--- DOCUMENT PASSAGE Enclosed Below ---

Count of variables in column for multiple lines on st.line_chart

Hi,

I’ve made some progress with st.dataframe but am not sure how to add multiple lines to a line chart. I found instructions how to add additional columns but I need to select rows and ‘count’ (/‘size’) them for the additional lines in the chart, specifically, filtering on three variables in the ‘Fuel’ column (‘Electric’, ‘Hybrid Electric’, ‘Plug-in Hybrid Electric’), for each year.

I tried adding some code that @mathcatsand helped with here Issues connecting Streamlit features (st.multiselct) to real data (.csv) but after several days of trying many variations I could use some help. The code that as commented out below is one of the base version that Debbie helped out with but does not work in this situation.

Thanks,
Mike

import streamlit as st
import pandas as pd


st.write("Total Number of Models per Year for Electric, Hybrid and PHEV")
df = pd.read_csv(r'/home/mike/Environments/Streamlit/light-duty-vehicles-2023-12-25.csv')

df = df[['Manufacturer','Model', 'Model_Year', 'Fuel_Code', 'Fuel']]
df = df[df.Fuel.isin(['Electric','Hybrid Electric','Plug-in Hybrid Electric'])]
df = df.groupby(['Model_Year']).size().reset_index(name='Totals')
df = df.sort_values('Model_Year', ascending=False).reset_index(drop=True)
df = df.style.format(thousands='', precision=0) 
st.dataframe(df, hide_index=True, use_container_width=True, height=400)

st.write(Line Chart)

#df = df['Fuel']
#propulsion_type = df.Fuel.unique()
#selected_types = st.multiselect("Fuel", propulsion_type)
#filtered_df = df[df["Fuel"].isin(selected_types)]

st.line_chart(df, x='Model_Year', y='Totals')
  1. running locally
  2. app is not deployed:
  3. app not on Github yet (locally only)
  4. Python 3.10.13, Streamlit 1.28.1

Can you provide some example data to use? Can you maybe provide 10-20 lines of your CSV file that show how you have your data that you are trying to display?

I don’t see a feature to attach files (just pics) so added it to my Github here GitHub - mike-ua/Streamlit-Data (full file and first 15 rows).

--- End of Enclosed DOCUMENT PASSAGE ---
--- RECORDS SUPPLIED Enclosed Below ---

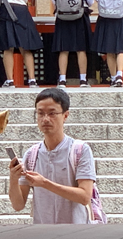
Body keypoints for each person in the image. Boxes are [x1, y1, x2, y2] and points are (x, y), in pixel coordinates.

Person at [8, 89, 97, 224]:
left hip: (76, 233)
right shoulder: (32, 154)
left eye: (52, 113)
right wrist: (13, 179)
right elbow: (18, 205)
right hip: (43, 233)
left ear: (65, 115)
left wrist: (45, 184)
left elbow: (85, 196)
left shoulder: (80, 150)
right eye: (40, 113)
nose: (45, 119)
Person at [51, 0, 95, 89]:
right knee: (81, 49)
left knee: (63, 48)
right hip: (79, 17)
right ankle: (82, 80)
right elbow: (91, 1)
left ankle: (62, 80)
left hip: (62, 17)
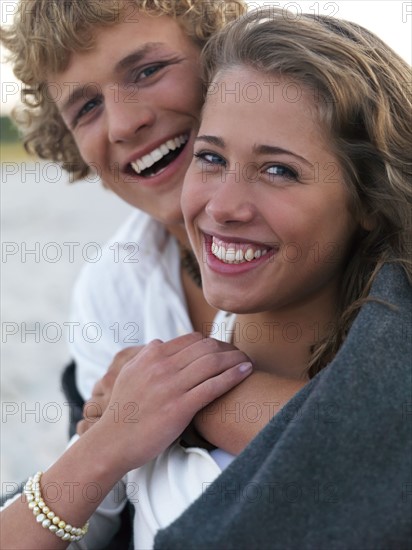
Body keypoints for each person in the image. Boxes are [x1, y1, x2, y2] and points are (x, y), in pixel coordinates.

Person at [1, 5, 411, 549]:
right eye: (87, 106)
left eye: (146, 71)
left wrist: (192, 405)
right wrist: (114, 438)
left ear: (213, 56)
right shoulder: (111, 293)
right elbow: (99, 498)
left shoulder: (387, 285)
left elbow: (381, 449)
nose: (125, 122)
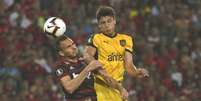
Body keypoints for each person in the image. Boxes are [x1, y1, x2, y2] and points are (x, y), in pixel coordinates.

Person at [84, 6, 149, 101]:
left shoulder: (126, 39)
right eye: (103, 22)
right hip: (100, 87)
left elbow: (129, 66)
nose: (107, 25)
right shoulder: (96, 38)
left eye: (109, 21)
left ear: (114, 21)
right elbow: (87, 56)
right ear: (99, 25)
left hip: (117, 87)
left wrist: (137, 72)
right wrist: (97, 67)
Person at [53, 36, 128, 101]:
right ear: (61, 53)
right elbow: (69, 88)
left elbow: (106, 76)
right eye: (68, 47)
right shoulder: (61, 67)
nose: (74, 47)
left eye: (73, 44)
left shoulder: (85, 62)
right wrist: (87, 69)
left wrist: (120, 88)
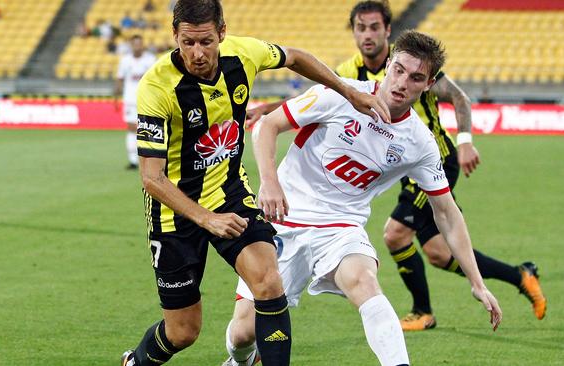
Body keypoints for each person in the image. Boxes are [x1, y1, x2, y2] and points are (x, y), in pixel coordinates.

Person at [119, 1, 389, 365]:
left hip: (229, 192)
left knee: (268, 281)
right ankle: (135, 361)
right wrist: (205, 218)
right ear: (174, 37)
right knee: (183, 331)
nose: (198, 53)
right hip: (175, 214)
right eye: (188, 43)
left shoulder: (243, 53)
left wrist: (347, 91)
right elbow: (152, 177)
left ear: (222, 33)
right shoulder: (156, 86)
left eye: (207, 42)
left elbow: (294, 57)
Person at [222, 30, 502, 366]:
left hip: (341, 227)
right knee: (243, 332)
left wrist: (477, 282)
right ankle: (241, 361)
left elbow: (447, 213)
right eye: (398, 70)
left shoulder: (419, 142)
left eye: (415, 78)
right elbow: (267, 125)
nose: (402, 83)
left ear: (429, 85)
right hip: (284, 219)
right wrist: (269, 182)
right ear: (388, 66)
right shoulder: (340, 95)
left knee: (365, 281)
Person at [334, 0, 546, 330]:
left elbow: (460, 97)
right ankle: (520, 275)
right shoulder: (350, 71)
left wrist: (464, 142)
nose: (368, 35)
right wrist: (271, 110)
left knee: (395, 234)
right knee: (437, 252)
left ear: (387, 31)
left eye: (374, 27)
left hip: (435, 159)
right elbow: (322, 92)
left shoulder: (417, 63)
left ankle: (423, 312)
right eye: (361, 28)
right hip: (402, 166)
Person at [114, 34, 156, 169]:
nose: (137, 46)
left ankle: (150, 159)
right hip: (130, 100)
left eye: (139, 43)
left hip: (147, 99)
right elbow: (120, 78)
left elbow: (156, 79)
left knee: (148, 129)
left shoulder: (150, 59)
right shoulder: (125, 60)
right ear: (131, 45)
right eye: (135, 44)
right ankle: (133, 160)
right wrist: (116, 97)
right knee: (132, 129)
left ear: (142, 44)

--- End of Enclosed RECORDS SUPPLIED ---

# [ASSIGNED TASK A]
Answer these questions about the Streamlit forum thread, one line each:
(i) Which three values in the 'Fuel' column does the poster want to filter on?
(ii) Which Python and Streamlit versions are listed?
(iii) Where did the poster put the CSV file, and what does that location include?
# [ASSIGNED TASK B]
Carry the Streamlit forum thread forward from its last sentence.
The data has no connection to the Streamlit forum thread.

# [OUTPUT A]
(i) 'Electric', 'Hybrid Electric' and 'Plug-in Hybrid Electric'.
(ii) Python 3.10.13 and Streamlit 1.28.1.
(iii) On GitHub, at GitHub - mike-ua/Streamlit-Data, which holds the full file and its first 15 rows.

# [OUTPUT B]
original from the U.S. Dept. of Energy https://afdc.energy.gov/data_download

ok, did some more googling and it seems st.line_chart and st.bar_chart are a bit limited in features so all the recommendations are to use st.altair_chart.

I seen this and avoided it to learn the basic first (looked pretty advanced for me) but now seem to think that I need to jump to that one and start learning it.

So, hold off with any answers for now, let me attempt this on my own to see how much progress I can make first (probably 3-4 days of testing).

Thanks,
Mike

1 Like

Ok, I give up. Can’t even seem to get ‘up to bat’ with the Altair Chart.

Problems with importing the .csv file again, getting:
“ValueError: DataFrame constructor not properly called! ”

So I googled and the recommendation is to use brackets around the file:
([r’/home/z/Environments/Streamlit/eCars_short.csv’]) which seemed to work but not sure if I should be doing this.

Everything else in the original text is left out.